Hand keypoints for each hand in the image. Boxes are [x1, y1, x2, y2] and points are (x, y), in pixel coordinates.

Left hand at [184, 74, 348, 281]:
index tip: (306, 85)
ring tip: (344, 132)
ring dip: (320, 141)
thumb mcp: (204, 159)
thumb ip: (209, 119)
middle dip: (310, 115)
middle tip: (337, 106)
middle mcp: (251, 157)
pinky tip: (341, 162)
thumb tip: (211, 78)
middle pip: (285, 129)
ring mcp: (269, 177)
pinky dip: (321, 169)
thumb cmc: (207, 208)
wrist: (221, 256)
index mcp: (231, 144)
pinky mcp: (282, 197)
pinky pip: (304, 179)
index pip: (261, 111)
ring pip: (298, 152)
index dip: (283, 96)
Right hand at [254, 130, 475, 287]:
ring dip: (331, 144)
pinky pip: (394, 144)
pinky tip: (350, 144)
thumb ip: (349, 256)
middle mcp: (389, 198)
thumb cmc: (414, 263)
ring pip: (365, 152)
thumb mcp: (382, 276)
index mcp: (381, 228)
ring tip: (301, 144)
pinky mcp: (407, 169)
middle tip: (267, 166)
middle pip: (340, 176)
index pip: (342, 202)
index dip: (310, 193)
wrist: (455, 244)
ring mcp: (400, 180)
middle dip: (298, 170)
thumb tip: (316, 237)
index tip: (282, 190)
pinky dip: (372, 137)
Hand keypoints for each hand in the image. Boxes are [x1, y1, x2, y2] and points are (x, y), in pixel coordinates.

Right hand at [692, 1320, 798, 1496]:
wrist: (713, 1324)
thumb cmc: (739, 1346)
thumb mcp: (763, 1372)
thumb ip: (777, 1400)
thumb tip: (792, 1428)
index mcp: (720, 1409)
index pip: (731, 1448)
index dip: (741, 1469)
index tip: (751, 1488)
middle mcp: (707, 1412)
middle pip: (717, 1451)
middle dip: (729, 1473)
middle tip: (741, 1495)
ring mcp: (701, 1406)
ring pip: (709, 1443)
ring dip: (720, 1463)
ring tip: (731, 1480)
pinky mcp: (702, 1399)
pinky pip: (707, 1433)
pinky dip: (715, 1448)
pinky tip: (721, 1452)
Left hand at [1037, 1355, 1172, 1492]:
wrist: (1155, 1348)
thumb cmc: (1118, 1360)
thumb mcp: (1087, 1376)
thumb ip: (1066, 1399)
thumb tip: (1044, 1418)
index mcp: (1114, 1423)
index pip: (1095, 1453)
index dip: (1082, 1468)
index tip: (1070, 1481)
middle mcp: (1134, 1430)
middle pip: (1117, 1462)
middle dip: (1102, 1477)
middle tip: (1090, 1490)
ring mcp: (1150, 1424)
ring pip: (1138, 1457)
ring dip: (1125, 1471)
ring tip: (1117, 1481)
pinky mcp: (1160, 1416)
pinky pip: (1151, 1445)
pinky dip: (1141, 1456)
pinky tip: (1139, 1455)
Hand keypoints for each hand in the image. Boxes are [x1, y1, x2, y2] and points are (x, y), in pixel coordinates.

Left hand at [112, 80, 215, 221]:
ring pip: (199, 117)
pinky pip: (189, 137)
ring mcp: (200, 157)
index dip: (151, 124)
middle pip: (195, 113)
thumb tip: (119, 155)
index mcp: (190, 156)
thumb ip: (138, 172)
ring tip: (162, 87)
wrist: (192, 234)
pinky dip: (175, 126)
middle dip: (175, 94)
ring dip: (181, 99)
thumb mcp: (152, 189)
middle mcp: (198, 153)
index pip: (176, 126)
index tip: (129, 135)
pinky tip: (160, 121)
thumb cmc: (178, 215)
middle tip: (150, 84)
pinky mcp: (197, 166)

────────────────────

Task instructions
Reproduce the material in full, keeping every line exactly as given.

Your solution
Hand keypoints for each hand in the image. Boxes are [x1, y1, x2, y2] and points are (x, y), in pixel coordinates.

Left hand at [184, 74, 348, 281]:
index tip: (306, 85)
ring tip: (344, 132)
ring dip: (320, 141)
thumb mcp: (204, 159)
thumb ip: (209, 119)
middle dip: (310, 115)
middle tip: (337, 106)
middle mcp: (251, 157)
pinky tip: (341, 162)
thumb tip: (211, 78)
middle pip: (285, 129)
ring mcp: (269, 177)
pinky dip: (321, 169)
thumb cmc: (207, 208)
wrist: (221, 256)
index mcp: (231, 144)
pinky mcp: (282, 197)
pinky pip: (304, 179)
index pip: (261, 111)
ring pip: (298, 152)
index dip: (283, 96)
Right hand at [254, 130, 475, 287]:
ring dip: (331, 144)
pinky pip: (394, 144)
pinky tip: (350, 144)
thumb ip: (349, 256)
middle mcp: (389, 198)
thumb cmc: (414, 263)
ring pip: (365, 152)
thumb mcp: (382, 276)
index mcp: (381, 228)
ring tip: (301, 144)
pinky mcp: (407, 169)
middle tip: (267, 166)
middle pip: (340, 176)
index pip: (342, 202)
index dip: (310, 193)
wrist: (455, 244)
ring mcp: (400, 180)
middle dip: (298, 170)
thumb tip: (316, 237)
index tip: (282, 190)
pinky dip: (372, 137)
Hand keypoints for each hand in the image. Boxes are [x1, y1, x2, y2] and points are (x, y), in pixel coordinates.

Right hand at [692, 1320, 798, 1496]:
wrist: (713, 1324)
thumb cmc: (739, 1346)
thumb mcp: (763, 1372)
thumb ip: (777, 1400)
thumb tip: (792, 1428)
index mcp: (720, 1409)
index pip: (731, 1448)
index dip: (741, 1469)
index tip: (751, 1488)
middle mcp: (707, 1412)
middle pip: (717, 1451)
middle dip: (729, 1473)
middle tip: (741, 1495)
ring mcp: (701, 1406)
ring pip: (709, 1443)
ring dip: (720, 1463)
ring tip: (731, 1480)
pinky mcp: (702, 1399)
pinky pip: (707, 1433)
pinky dip: (715, 1448)
pinky tip: (721, 1452)
Left hand at [1037, 1355, 1172, 1492]:
wrist: (1155, 1348)
thumb cmc: (1118, 1360)
thumb mcp: (1087, 1376)
thumb ip: (1066, 1399)
thumb tip: (1044, 1418)
index mcp: (1114, 1423)
index pip: (1095, 1453)
index dip: (1082, 1468)
index tip: (1070, 1481)
middle mcp: (1134, 1430)
middle pip: (1117, 1462)
middle dip: (1102, 1477)
middle tip: (1090, 1490)
ring mcp: (1150, 1424)
ring pip: (1138, 1457)
ring dip: (1125, 1471)
ring tip: (1117, 1481)
pinky mcp: (1160, 1416)
pinky pip: (1151, 1445)
pinky dip: (1141, 1456)
pinky tip: (1139, 1455)
Hand keypoints for each hand in the image. Boxes are [x1, y1, x2, y2] and points are (x, y), in pixel coordinates.

Left hand at [112, 80, 215, 221]:
ring pip: (199, 117)
pinky pip: (189, 137)
ring mcp: (200, 157)
index dip: (151, 124)
middle pip: (195, 113)
thumb tip: (119, 155)
index mcp: (190, 156)
thumb ip: (138, 172)
ring tip: (162, 87)
wrist: (192, 234)
pinky dip: (175, 126)
middle dip: (175, 94)
ring dip: (181, 99)
thumb mcp: (152, 189)
middle mcp: (198, 153)
index pip: (176, 126)
index tip: (129, 135)
pinky tip: (160, 121)
thumb cmc: (178, 215)
middle tip: (150, 84)
pinky mcp: (197, 166)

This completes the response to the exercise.